__Material to process__:

====================

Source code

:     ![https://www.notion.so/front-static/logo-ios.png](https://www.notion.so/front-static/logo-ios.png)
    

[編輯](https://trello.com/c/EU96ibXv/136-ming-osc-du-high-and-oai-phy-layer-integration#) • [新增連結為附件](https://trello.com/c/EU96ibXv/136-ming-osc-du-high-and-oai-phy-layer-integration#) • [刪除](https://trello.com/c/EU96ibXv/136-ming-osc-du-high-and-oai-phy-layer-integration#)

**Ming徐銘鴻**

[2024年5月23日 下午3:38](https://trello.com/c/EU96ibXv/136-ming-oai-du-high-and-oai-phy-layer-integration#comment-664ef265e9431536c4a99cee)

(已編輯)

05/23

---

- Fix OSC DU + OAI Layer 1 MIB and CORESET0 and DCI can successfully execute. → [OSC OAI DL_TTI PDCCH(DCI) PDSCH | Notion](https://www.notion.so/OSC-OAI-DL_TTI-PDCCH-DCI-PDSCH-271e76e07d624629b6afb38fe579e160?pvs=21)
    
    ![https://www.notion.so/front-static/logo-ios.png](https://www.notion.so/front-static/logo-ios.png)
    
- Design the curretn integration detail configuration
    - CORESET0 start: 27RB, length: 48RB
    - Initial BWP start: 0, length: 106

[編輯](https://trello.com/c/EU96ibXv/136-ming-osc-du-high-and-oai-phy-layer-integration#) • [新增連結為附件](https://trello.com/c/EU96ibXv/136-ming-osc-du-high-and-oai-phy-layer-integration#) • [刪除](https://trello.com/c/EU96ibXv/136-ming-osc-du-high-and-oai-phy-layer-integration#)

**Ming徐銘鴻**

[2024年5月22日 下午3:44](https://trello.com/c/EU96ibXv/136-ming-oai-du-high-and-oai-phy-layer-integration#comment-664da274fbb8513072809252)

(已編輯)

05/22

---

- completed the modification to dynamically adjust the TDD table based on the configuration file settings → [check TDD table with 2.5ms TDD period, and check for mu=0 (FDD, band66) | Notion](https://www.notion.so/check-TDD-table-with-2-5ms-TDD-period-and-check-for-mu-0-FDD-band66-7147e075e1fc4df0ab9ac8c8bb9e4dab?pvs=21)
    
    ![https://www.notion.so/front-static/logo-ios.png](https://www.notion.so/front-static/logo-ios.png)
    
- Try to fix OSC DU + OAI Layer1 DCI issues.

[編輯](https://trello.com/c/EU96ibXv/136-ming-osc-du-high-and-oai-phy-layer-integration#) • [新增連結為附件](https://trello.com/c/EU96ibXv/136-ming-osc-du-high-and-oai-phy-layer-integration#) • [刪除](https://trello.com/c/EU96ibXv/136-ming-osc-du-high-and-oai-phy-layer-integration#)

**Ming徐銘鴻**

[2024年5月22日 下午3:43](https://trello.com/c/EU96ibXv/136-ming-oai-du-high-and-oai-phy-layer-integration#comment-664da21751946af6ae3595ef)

====================

Copy out the listing above word for word, from its first line through the line containing "- Initial BWP start: 0, length: 106", including that line.

Source code

:     ![https://www.notion.so/front-static/logo-ios.png](https://www.notion.so/front-static/logo-ios.png)
    

[編輯](https://trello.com/c/EU96ibXv/136-ming-osc-du-high-and-oai-phy-layer-integration#) • [新增連結為附件](https://trello.com/c/EU96ibXv/136-ming-osc-du-high-and-oai-phy-layer-integration#) • [刪除](https://trello.com/c/EU96ibXv/136-ming-osc-du-high-and-oai-phy-layer-integration#)

**Ming徐銘鴻**

[2024年5月23日 下午3:38](https://trello.com/c/EU96ibXv/136-ming-oai-du-high-and-oai-phy-layer-integration#comment-664ef265e9431536c4a99cee)

(已編輯)

05/23

---

- Fix OSC DU + OAI Layer 1 MIB and CORESET0 and DCI can successfully execute. → [OSC OAI DL_TTI PDCCH(DCI) PDSCH | Notion](https://www.notion.so/OSC-OAI-DL_TTI-PDCCH-DCI-PDSCH-271e76e07d624629b6afb38fe579e160?pvs=21)
    
    ![https://www.notion.so/front-static/logo-ios.png](https://www.notion.so/front-static/logo-ios.png)
    
- Design the curretn integration detail configuration
    - CORESET0 start: 27RB, length: 48RB
    - Initial BWP start: 0, length: 106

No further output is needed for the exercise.